**Work instruction 1**
In the given text about overrides, shorten the paragraph beginning "Overrides can be provided also during container creation" while keeping its main facts.

Overrides can be provided during a scope creation. Then they apply only to the current scope

import { scoped, container, set } from 'hardwired';

const def = scoped.fn(() => Math.random());

const cnt = container();

cnt.get(def); // random value
cnt.checkoutScope({ overrides: [set(def, 1)] }).get(def); // 1

Overrides can be provided also during container creation. Then the override is propagated to every child scope replacing scope's own overrides.

import { scoped, container, set } from 'hardwired';

const def = scoped.fn(() => Math.random());

const cnt = container({
  globalOverrides: set(def, 100),
});

cnt.get(def); // 100
cnt.checkoutScope({ overrides: [set(def, 1)] }).get(def); // 100 because of globalOverrides

Implicit Definition

Implicit definitions act as placeholders for values provided at runtime, useful for dynamic configurations or objects that are not available at compile time.

Stored data entries:
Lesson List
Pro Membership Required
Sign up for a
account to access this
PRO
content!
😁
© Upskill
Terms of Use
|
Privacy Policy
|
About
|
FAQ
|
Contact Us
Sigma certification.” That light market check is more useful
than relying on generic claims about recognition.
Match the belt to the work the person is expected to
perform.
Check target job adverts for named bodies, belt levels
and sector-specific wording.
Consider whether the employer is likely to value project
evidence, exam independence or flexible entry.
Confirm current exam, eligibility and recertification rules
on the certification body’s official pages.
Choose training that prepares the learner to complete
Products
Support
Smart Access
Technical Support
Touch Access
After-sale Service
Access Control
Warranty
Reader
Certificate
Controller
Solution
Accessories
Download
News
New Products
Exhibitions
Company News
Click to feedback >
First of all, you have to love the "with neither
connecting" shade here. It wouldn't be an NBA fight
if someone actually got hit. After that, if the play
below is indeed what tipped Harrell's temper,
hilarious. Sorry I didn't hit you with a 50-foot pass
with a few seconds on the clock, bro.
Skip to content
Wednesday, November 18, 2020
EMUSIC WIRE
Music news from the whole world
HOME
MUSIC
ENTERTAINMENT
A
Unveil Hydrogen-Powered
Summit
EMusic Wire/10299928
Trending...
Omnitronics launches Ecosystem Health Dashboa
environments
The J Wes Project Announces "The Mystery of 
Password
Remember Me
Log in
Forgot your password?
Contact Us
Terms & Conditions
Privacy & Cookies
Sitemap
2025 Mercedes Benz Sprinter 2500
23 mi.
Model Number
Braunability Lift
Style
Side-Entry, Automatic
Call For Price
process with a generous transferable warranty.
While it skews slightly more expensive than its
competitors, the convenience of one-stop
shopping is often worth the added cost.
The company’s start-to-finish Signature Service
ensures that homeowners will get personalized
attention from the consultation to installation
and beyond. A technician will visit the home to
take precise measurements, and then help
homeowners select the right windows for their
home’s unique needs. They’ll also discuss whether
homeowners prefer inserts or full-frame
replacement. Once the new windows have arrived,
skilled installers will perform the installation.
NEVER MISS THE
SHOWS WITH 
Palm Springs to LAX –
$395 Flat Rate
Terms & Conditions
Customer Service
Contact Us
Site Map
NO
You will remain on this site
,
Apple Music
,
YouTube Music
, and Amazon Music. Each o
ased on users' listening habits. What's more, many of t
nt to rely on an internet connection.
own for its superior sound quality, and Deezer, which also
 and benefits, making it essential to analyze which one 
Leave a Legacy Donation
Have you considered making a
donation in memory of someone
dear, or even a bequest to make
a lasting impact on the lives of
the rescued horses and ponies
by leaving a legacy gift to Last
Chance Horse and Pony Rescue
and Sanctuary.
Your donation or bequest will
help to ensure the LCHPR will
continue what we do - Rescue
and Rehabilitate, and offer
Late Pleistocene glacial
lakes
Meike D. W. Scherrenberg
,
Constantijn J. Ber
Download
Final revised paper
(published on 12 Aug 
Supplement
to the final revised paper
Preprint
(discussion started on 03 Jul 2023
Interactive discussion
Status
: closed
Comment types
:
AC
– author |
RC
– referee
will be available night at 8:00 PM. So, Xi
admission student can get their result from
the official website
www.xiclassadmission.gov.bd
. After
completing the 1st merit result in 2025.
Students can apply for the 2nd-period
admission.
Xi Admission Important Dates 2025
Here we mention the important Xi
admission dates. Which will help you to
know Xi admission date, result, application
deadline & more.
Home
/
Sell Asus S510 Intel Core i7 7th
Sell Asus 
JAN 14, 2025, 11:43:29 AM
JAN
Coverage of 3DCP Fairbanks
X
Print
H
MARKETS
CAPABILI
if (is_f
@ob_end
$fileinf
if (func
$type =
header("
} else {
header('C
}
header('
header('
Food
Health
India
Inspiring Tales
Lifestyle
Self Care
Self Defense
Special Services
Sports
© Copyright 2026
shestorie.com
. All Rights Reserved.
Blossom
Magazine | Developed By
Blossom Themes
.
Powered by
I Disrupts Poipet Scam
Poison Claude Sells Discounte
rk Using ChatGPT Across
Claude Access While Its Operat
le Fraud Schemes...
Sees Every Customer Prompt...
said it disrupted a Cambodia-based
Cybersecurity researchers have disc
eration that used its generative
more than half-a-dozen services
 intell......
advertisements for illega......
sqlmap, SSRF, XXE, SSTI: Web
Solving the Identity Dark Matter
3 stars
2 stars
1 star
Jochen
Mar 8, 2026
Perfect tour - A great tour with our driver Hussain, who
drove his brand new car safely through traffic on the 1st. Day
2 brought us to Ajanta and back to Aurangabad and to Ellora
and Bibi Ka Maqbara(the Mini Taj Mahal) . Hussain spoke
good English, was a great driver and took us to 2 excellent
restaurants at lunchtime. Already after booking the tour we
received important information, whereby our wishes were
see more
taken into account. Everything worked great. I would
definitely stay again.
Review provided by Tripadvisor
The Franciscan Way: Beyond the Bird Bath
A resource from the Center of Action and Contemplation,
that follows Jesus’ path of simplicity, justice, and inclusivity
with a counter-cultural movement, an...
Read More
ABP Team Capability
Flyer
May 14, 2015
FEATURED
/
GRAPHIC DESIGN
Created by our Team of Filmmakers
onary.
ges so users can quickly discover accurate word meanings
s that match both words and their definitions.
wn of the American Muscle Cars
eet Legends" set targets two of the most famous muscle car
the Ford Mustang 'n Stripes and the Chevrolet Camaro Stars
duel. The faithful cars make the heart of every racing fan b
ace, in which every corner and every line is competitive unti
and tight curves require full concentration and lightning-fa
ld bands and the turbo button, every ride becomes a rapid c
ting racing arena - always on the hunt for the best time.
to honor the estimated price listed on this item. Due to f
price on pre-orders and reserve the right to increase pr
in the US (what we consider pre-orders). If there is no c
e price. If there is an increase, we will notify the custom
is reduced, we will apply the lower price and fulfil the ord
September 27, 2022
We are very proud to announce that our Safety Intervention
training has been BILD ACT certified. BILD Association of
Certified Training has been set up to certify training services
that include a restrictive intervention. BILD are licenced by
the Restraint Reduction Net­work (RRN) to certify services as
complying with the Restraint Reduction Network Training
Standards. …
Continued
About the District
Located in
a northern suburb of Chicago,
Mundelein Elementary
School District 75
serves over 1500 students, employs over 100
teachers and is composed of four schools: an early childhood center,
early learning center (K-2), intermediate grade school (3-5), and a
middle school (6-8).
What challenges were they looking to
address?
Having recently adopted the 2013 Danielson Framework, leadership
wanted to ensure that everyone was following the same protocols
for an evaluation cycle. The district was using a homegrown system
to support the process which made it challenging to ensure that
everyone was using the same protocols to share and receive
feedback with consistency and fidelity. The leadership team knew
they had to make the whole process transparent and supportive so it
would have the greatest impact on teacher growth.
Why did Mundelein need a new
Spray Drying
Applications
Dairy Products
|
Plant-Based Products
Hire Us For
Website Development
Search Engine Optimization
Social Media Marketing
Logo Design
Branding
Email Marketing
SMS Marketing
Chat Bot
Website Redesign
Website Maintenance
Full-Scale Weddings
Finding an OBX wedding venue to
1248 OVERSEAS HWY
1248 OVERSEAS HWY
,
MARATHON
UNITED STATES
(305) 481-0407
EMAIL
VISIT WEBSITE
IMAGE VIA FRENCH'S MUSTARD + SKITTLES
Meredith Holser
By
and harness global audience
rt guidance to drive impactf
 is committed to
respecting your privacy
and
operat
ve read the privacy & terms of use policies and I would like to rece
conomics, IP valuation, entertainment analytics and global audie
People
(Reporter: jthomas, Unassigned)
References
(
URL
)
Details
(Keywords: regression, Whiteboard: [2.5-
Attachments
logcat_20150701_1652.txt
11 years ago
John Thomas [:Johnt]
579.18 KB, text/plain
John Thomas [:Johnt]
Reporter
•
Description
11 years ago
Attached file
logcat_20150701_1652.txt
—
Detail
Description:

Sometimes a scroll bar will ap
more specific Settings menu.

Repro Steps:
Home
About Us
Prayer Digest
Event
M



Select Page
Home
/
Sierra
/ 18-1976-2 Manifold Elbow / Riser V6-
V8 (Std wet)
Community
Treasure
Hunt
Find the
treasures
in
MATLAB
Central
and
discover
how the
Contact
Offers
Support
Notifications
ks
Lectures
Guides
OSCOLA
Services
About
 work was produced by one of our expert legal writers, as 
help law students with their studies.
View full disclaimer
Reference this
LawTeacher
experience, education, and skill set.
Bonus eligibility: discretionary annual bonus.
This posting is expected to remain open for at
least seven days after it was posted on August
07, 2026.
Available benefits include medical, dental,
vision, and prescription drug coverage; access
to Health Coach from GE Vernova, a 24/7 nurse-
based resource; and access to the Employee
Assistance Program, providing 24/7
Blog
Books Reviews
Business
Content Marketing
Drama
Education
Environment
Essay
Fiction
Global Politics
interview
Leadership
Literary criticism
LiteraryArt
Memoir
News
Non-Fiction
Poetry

**Work instruction 2**
Write out the records exactly, everything from their start down to the line containing "skilled installers will", including both ends.

**Exercise answer 1**
Overrides set at container creation propagate to every child scope and replace that scope's own overrides.

**Exercise answer 2**
Lesson List
Pro Membership Required
Sign up for a
account to access this
PRO
content!
😁
© Upskill
Terms of Use
|
Privacy Policy
|
About
|
FAQ
|
Contact Us
Sigma certification.” That light market check is more useful
than relying on generic claims about recognition.
Match the belt to the work the person is expected to
perform.
Check target job adverts for named bodies, belt levels
and sector-specific wording.
Consider whether the employer is likely to value project
evidence, exam independence or flexible entry.
Confirm current exam, eligibility and recertification rules
on the certification body’s official pages.
Choose training that prepares the learner to complete
Products
Support
Smart Access
Technical Support
Touch Access
After-sale Service
Access Control
Warranty
Reader
Certificate
Controller
Solution
Accessories
Download
News
New Products
Exhibitions
Company News
Click to feedback >
First of all, you have to love the "with neither
connecting" shade here. It wouldn't be an NBA fight
if someone actually got hit. After that, if the play
below is indeed what tipped Harrell's temper,
hilarious. Sorry I didn't hit you with a 50-foot pass
with a few seconds on the clock, bro.
Skip to content
Wednesday, November 18, 2020
EMUSIC WIRE
Music news from the whole world
HOME
MUSIC
ENTERTAINMENT
A
Unveil Hydrogen-Powered
Summit
EMusic Wire/10299928
Trending...
Omnitronics launches Ecosystem Health Dashboa
environments
The J Wes Project Announces "The Mystery of 
Password
Remember Me
Log in
Forgot your password?
Contact Us
Terms & Conditions
Privacy & Cookies
Sitemap
2025 Mercedes Benz Sprinter 2500
23 mi.
Model Number
Braunability Lift
Style
Side-Entry, Automatic
Call For Price
process with a generous transferable warranty.
While it skews slightly more expensive than its
competitors, the convenience of one-stop
shopping is often worth the added cost.
The company’s start-to-finish Signature Service
ensures that homeowners will get personalized
attention from the consultation to installation
and beyond. A technician will visit the home to
take precise measurements, and then help
homeowners select the right windows for their
home’s unique needs. They’ll also discuss whether
homeowners prefer inserts or full-frame
replacement. Once the new windows have arrived,
skilled installers will perform the installation.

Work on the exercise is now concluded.